Le projet de loi n°15-18 sur le financement collaboratif ou le Crowdfunding a été adopté, mercredi 10 février, par la Chambre des représentants en deuxième lecture, indique un communiqué du ministère des finances.

« Le financement collaboratif, connu à l’international sous le nom du "Crowdfunding", est un mode de financement de projets par le public. Il permet de collecter des fonds, généralement de faible montant, auprès d'un large public, principalement en vue de financer l'entreprenariat des jeunes et de l'innovation », rappelle le communiqué.

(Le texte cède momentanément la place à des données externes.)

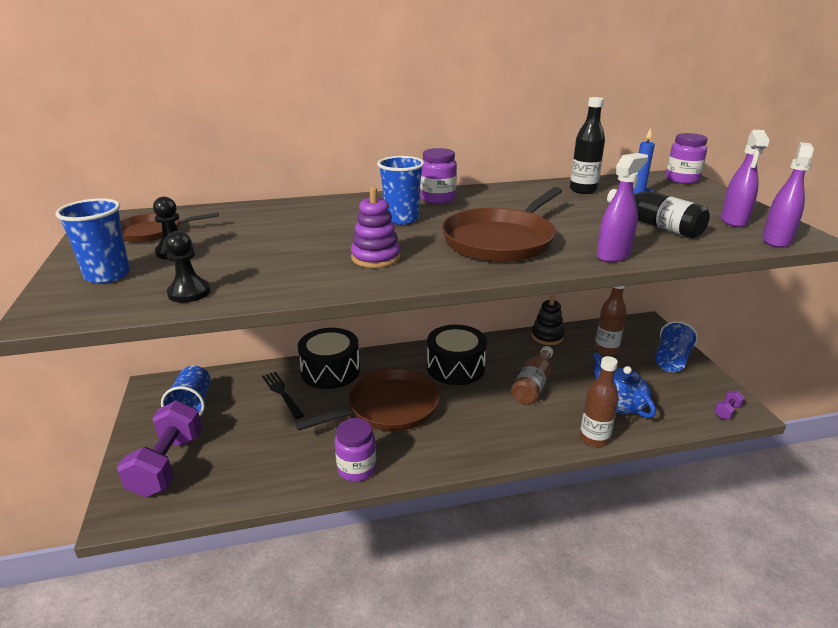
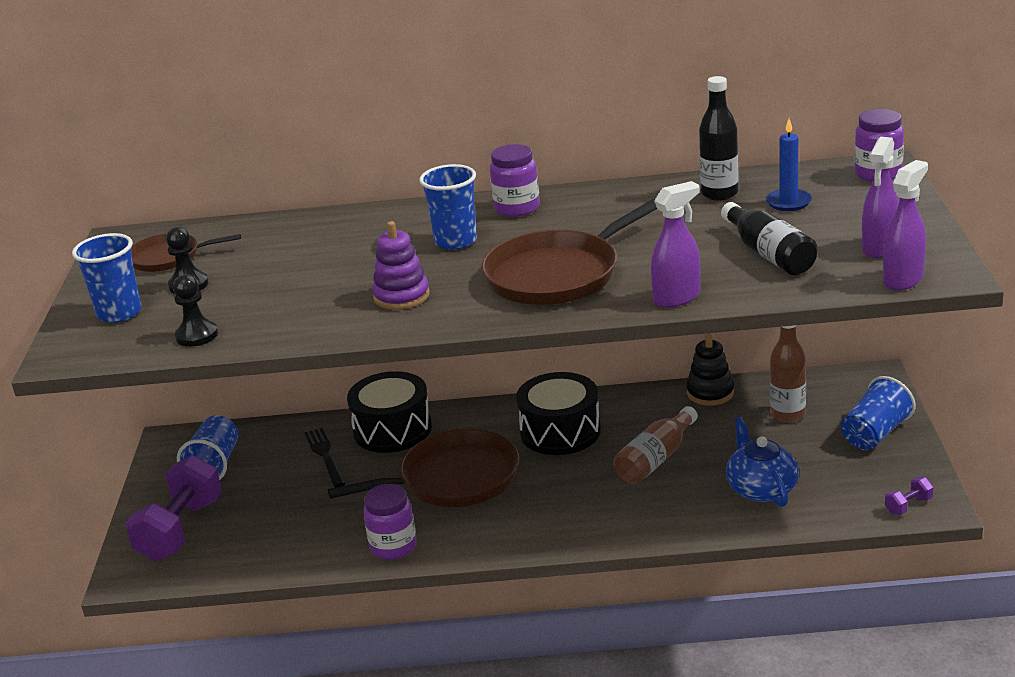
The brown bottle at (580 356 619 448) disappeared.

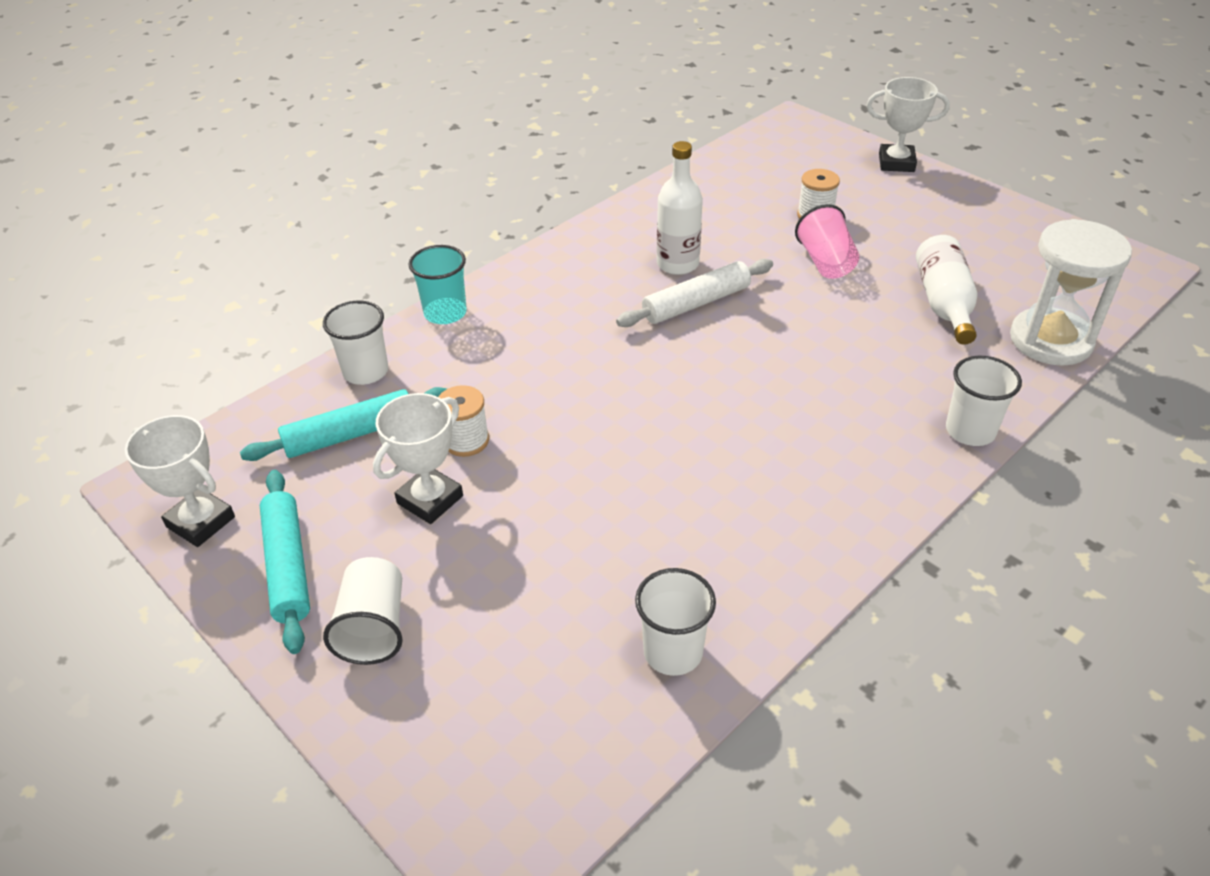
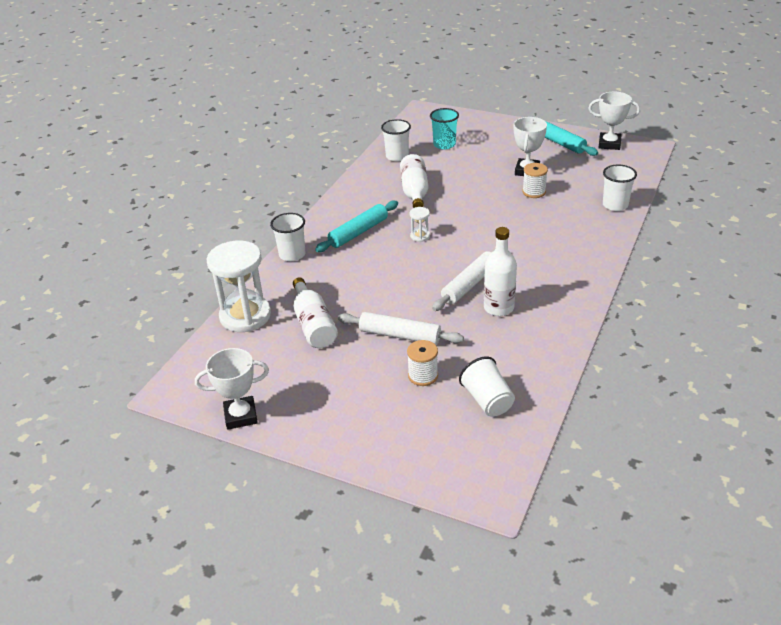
The white trophy moved from (866 77 950 172) to (195 348 269 430).
The pink cup at (795 204 859 279) was replaced by the white rolling pin at (338 312 464 345).
The turquoise cup moved from (408 245 467 324) to (430 108 459 149).
The turquoise rolling pin moved from (240 387 447 461) to (315 201 398 252).
The white cup moved from (323 557 403 665) to (459 357 515 417).
The white bottle at (400 154 428 208) appeared.
The white hourglass at (410 207 430 242) appeared.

« Ce nouveau mode de financement opère à travers des plateformes internet permettant la mise en relation directe et transparente entre les porteurs de projets et les contributeurs. Ces activités prennent trois formes de financement à savoir : le prêt, l’investissement en capital et le don », poursuit-on

« La mise en place d’un cadre juridique pour ce mode de financement vise à renforcer l’inclusion financière des jeunes porteurs de projets. Il vise également l’appui au développement économique et social et la canalisation de l’épargne collective vers de nouvelles opportunités. Ce cadre juridique devra contribuer à la mobilisation de nouvelles sources de financement au profit des TPE, des PME et des jeunes porteurs de projets innovants. Il permettra également la participation active des financeurs potentiels aux projets de développement du pays via un mécanisme de financement simple, sécurisé et transparent », conclut le communiqué.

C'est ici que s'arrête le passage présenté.